**EXTRACTED INFORMATION:**
=== Section Start ===

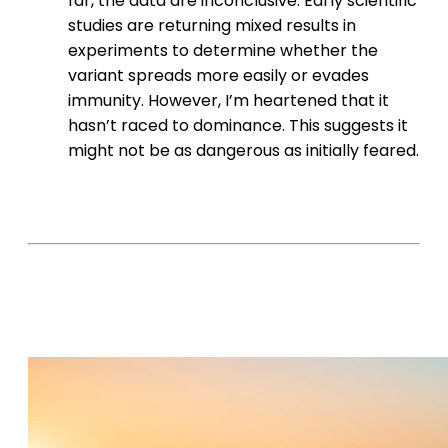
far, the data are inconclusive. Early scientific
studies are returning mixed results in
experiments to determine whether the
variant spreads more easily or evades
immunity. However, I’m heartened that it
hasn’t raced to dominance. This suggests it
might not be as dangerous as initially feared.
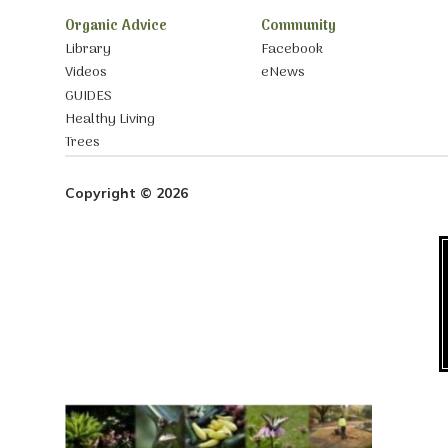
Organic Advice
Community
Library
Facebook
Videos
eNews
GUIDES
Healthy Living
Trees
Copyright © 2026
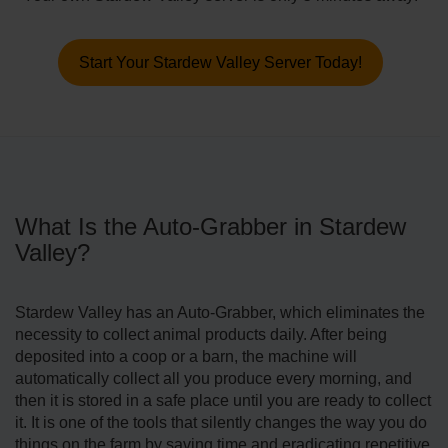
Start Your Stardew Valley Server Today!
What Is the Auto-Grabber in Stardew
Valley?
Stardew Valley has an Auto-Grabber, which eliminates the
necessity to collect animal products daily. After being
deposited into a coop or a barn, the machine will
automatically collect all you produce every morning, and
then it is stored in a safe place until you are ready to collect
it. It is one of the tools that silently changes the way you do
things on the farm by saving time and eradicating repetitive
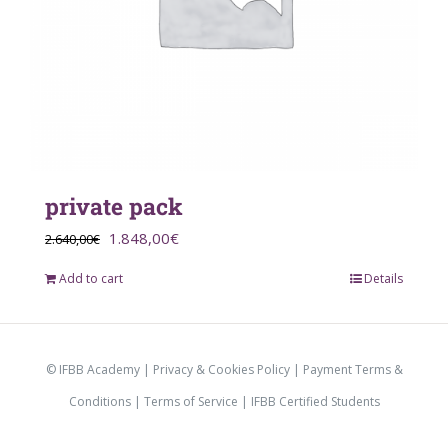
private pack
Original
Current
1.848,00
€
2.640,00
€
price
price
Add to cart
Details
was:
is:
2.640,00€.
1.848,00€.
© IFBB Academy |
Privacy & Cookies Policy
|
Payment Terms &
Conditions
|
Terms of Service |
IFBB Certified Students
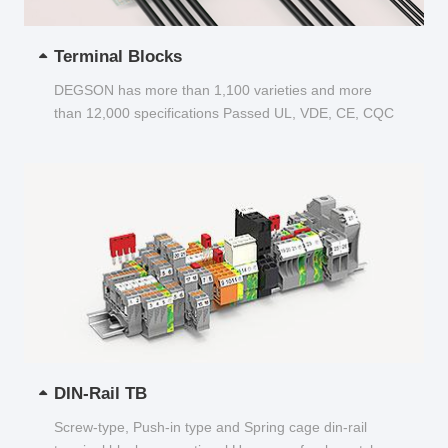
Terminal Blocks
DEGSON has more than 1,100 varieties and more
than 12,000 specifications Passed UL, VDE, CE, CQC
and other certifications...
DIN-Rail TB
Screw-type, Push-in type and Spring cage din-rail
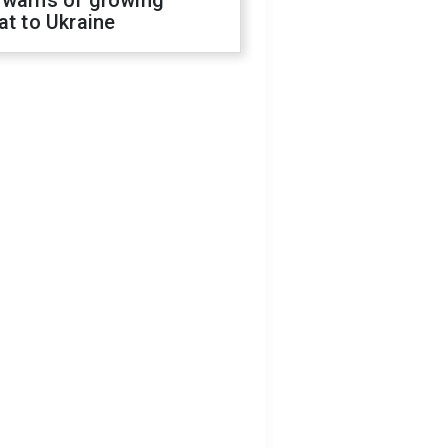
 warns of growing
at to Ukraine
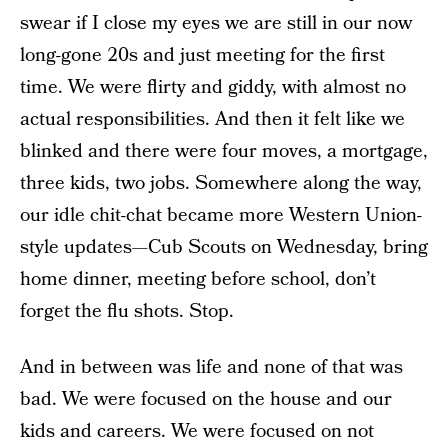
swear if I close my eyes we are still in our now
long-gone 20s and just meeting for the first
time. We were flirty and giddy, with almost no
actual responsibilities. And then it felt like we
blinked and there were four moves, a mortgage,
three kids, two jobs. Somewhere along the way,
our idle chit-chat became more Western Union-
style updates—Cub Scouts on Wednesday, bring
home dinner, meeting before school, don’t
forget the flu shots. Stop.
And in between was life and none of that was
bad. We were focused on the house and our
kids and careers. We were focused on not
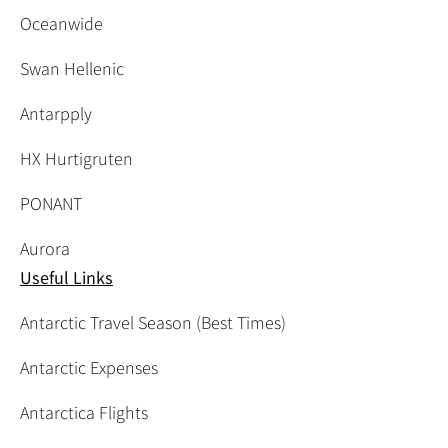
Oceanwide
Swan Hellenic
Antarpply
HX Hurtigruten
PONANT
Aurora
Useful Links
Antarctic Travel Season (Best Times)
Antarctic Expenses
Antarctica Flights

=== Section End ===
=== Section Start ===

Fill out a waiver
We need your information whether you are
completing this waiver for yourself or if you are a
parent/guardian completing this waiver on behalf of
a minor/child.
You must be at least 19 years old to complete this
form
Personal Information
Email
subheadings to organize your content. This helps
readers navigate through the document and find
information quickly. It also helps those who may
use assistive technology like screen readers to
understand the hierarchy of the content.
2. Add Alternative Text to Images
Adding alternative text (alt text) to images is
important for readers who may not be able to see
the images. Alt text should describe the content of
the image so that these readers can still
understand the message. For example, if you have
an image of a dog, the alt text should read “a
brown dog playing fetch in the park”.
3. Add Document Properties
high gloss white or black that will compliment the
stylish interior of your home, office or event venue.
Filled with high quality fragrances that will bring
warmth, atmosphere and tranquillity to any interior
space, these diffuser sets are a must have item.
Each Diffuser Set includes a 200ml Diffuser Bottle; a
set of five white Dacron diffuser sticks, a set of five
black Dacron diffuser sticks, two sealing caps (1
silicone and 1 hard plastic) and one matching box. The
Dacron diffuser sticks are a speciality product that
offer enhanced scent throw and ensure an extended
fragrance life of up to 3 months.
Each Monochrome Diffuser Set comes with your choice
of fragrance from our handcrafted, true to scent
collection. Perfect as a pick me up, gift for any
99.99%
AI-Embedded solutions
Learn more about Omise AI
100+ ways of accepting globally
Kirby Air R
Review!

=== Section End ===
=== Section Start ===

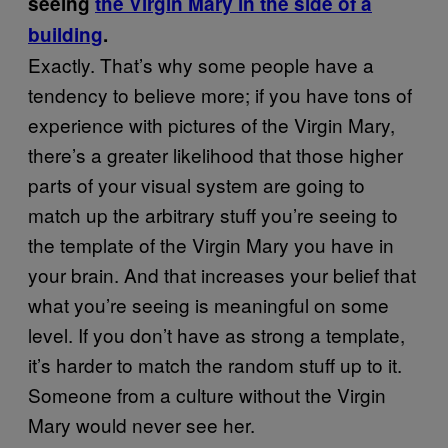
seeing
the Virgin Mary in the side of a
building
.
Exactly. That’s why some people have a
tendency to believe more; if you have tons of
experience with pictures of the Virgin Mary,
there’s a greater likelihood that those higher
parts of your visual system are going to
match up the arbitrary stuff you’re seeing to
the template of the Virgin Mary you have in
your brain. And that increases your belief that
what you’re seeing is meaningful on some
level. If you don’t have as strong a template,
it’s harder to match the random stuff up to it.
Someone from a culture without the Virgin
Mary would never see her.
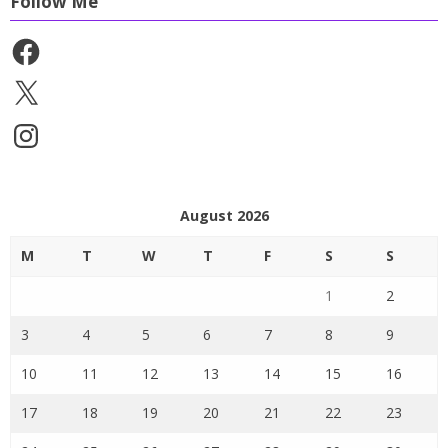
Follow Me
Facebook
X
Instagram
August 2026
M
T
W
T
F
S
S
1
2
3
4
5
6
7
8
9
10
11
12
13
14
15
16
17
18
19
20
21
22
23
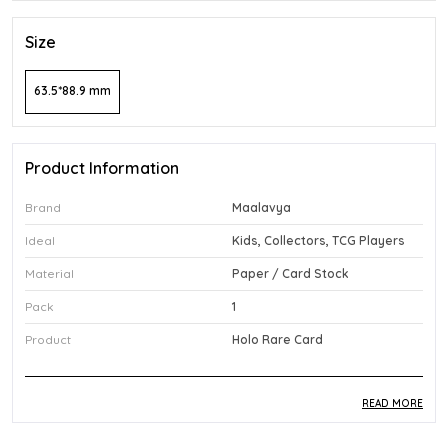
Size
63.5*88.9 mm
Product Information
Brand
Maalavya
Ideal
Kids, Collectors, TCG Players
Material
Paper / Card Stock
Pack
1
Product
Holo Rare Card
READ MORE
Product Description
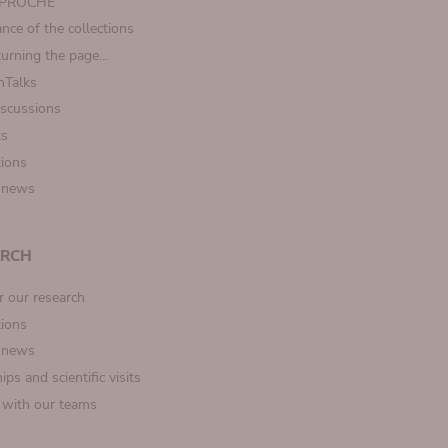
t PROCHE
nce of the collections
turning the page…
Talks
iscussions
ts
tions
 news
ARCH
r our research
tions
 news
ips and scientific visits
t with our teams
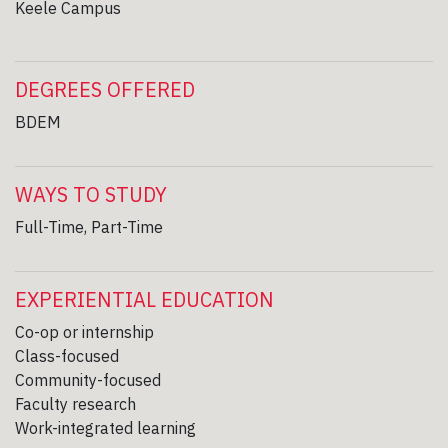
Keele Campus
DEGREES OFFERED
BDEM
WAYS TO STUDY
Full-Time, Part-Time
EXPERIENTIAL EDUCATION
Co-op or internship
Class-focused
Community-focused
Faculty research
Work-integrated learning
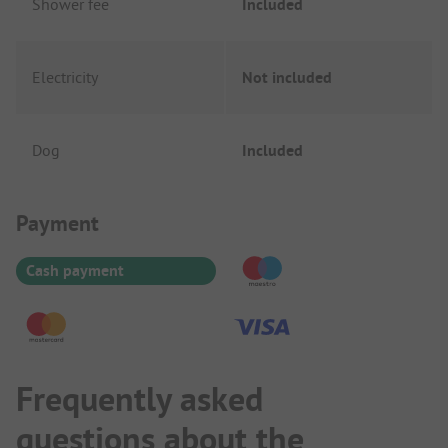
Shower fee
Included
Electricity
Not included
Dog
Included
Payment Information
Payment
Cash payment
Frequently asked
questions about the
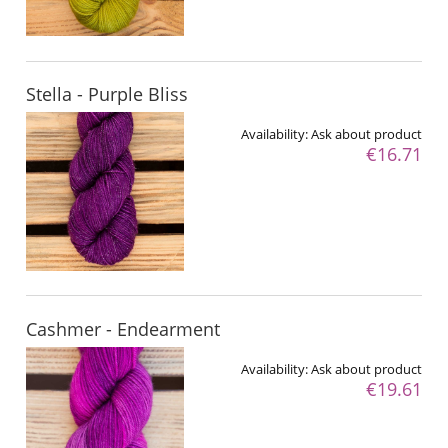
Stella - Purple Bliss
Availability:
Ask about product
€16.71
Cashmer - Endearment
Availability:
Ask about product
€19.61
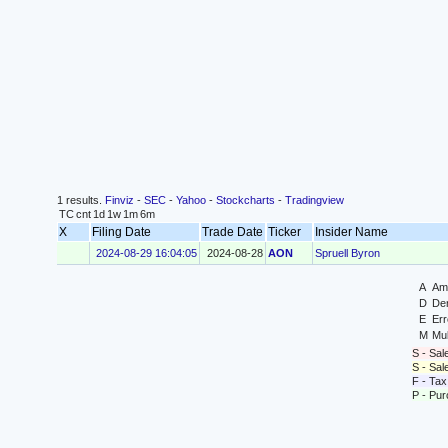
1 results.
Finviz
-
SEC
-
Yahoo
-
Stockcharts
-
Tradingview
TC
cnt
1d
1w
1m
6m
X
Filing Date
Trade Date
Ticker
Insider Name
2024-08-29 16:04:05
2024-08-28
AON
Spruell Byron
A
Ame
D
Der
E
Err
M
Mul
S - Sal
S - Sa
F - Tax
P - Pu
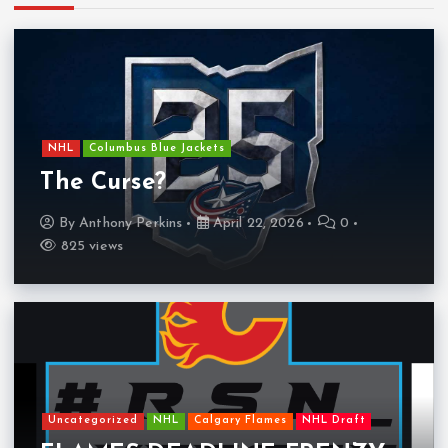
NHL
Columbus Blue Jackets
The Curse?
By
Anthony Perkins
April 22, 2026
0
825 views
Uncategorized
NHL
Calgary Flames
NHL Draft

=== Section End ===

**YOUR GOAL:** From the material above, give again exactly the lines from the one that contains "necessity to collect" through the one that contains "DEGSON has more than 1,100 varieties and more", and leave out the pictures.

**PROBLEM SOLUTION:**
necessity to collect animal products daily. After being
deposited into a coop or a barn, the machine will
automatically collect all you produce every morning, and
then it is stored in a safe place until you are ready to collect
it. It is one of the tools that silently changes the way you do
things on the farm by saving time and eradicating repetitive
private pack
Original
Current
1.848,00
€
2.640,00
€
price
price
Add to cart
Details
was:
is:
2.640,00€.
1.848,00€.
© IFBB Academy |
Privacy & Cookies Policy
|
Payment Terms &
Conditions
|
Terms of Service |
IFBB Certified Students
Terminal Blocks
DEGSON has more than 1,100 varieties and more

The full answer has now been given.